(WRITTEN TASK) Working from the records below, repeat exactly the lines starting at the line that contains "hfov_deg: 47.9" and ending at the line that contains "f_number: 1.8", inclusive.
□ □ □ □ □ □ □
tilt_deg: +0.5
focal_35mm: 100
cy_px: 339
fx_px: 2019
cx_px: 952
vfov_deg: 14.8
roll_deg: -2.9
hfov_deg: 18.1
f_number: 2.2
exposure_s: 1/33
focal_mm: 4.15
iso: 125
□ □ □ □ □ □ □
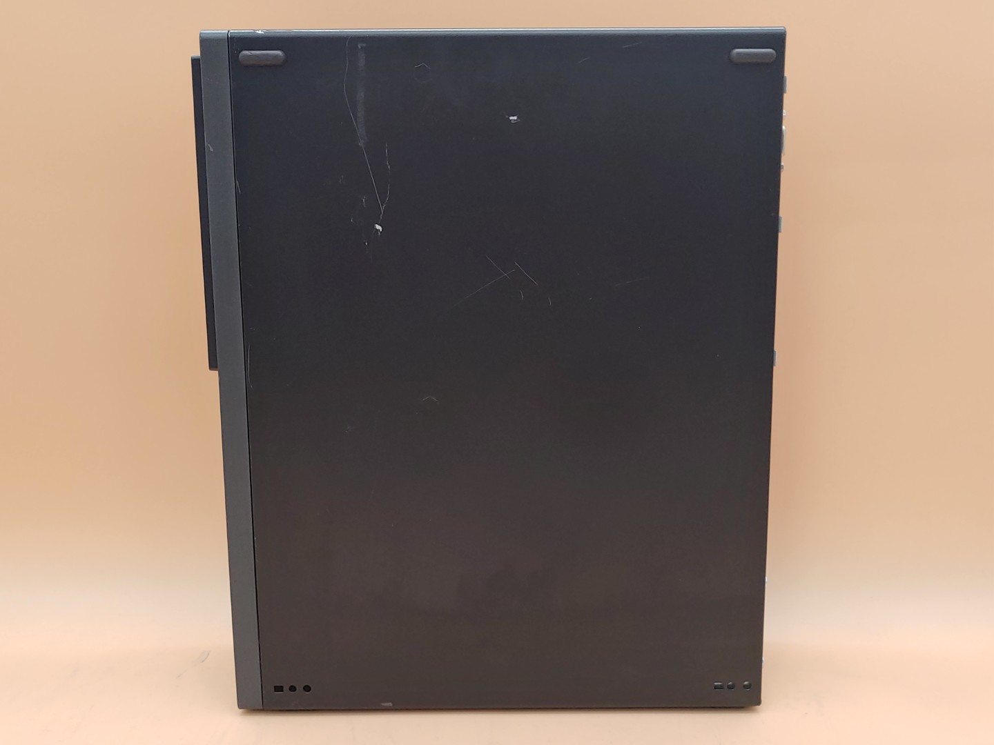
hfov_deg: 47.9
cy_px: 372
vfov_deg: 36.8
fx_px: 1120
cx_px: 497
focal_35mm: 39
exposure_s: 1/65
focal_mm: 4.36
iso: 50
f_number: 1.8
□ □ □ □ □ □ □
(WRITTEN ANSWER)
hfov_deg: 47.9
cy_px: 372
vfov_deg: 36.8
fx_px: 1120
cx_px: 497
focal_35mm: 39
exposure_s: 1/65
focal_mm: 4.36
iso: 50
f_number: 1.8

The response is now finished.